*Your objective:* Please output the section of the listing below that opens with the line containing "80: (402, 825)" and closes with the line containing "128: (718, 603)", exactly and with nothing else.

*Dataset excerpts:*
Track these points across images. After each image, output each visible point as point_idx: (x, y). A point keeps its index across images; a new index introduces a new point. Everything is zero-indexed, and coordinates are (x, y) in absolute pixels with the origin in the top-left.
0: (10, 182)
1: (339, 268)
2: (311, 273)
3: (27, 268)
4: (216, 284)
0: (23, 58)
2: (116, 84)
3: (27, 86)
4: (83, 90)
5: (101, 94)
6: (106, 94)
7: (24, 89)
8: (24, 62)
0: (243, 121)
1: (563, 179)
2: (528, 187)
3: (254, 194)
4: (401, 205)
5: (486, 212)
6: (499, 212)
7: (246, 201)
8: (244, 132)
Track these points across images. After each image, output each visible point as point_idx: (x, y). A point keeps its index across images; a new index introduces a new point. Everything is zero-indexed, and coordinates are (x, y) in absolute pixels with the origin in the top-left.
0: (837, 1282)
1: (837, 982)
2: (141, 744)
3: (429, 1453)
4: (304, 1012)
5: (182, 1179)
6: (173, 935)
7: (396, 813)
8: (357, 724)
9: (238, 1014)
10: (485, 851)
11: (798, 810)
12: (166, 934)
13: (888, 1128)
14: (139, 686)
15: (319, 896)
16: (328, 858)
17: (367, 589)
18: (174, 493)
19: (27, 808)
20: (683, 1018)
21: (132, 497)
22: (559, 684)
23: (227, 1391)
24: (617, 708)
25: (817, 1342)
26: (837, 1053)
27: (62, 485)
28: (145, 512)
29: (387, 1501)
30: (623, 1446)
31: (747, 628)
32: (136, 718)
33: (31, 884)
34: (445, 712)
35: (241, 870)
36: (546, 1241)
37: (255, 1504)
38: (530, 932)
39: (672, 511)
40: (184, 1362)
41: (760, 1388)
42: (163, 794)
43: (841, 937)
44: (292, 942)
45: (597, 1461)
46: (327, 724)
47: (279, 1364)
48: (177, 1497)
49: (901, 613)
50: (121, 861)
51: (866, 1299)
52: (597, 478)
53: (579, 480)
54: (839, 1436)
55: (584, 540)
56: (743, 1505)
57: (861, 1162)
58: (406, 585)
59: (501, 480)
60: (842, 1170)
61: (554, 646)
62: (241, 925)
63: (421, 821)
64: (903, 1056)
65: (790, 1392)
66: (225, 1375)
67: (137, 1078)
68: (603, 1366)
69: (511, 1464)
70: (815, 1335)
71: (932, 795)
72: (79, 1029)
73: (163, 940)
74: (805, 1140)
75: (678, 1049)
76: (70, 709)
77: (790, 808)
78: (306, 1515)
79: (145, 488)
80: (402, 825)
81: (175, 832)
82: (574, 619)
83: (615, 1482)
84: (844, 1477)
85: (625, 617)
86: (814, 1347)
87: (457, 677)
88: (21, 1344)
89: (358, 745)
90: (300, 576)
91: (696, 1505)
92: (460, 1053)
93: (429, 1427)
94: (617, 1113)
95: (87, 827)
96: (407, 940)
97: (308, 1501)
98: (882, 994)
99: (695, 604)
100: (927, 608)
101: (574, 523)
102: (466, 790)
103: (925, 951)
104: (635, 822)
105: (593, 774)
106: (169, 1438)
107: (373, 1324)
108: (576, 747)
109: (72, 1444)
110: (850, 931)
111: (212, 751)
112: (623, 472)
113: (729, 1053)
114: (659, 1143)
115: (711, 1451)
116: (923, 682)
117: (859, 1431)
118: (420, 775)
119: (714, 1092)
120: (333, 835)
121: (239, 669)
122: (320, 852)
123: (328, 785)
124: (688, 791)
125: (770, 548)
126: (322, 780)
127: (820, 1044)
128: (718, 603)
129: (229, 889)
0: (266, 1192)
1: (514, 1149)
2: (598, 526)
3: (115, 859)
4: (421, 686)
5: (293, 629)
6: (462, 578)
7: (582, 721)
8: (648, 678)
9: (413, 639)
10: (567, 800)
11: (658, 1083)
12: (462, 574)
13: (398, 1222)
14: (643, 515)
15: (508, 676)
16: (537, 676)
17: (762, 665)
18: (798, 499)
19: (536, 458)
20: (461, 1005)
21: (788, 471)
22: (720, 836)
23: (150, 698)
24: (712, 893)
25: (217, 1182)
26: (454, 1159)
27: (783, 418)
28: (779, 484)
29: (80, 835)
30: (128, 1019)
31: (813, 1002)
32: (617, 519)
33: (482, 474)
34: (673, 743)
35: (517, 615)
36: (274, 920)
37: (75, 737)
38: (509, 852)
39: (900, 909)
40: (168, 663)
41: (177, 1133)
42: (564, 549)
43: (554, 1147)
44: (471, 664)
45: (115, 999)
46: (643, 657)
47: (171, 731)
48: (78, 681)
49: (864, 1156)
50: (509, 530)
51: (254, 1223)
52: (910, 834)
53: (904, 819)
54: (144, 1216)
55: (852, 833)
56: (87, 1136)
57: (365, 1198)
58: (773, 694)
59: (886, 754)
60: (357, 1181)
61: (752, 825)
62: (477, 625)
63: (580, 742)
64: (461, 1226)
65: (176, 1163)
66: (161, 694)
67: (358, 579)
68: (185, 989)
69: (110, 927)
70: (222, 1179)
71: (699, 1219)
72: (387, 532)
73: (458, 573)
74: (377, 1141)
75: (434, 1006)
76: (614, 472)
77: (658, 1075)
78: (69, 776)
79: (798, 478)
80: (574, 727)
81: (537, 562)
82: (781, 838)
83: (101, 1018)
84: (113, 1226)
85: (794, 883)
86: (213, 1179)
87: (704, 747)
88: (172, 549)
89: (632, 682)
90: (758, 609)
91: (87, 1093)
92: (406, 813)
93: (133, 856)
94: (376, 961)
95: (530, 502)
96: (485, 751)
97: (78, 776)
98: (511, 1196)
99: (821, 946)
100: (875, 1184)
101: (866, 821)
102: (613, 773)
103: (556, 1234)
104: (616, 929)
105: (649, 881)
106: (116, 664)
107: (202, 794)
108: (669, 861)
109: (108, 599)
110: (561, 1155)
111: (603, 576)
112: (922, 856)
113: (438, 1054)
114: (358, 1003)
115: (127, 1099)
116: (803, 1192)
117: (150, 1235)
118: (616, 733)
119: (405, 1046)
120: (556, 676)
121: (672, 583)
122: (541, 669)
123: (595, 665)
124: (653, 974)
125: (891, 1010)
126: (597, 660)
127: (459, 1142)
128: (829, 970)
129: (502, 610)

*Solution:*
80: (402, 825)
81: (175, 832)
82: (574, 619)
83: (615, 1482)
84: (844, 1477)
85: (625, 617)
86: (814, 1347)
87: (457, 677)
88: (21, 1344)
89: (358, 745)
90: (300, 576)
91: (696, 1505)
92: (460, 1053)
93: (429, 1427)
94: (617, 1113)
95: (87, 827)
96: (407, 940)
97: (308, 1501)
98: (882, 994)
99: (695, 604)
100: (927, 608)
101: (574, 523)
102: (466, 790)
103: (925, 951)
104: (635, 822)
105: (593, 774)
106: (169, 1438)
107: (373, 1324)
108: (576, 747)
109: (72, 1444)
110: (850, 931)
111: (212, 751)
112: (623, 472)
113: (729, 1053)
114: (659, 1143)
115: (711, 1451)
116: (923, 682)
117: (859, 1431)
118: (420, 775)
119: (714, 1092)
120: (333, 835)
121: (239, 669)
122: (320, 852)
123: (328, 785)
124: (688, 791)
125: (770, 548)
126: (322, 780)
127: (820, 1044)
128: (718, 603)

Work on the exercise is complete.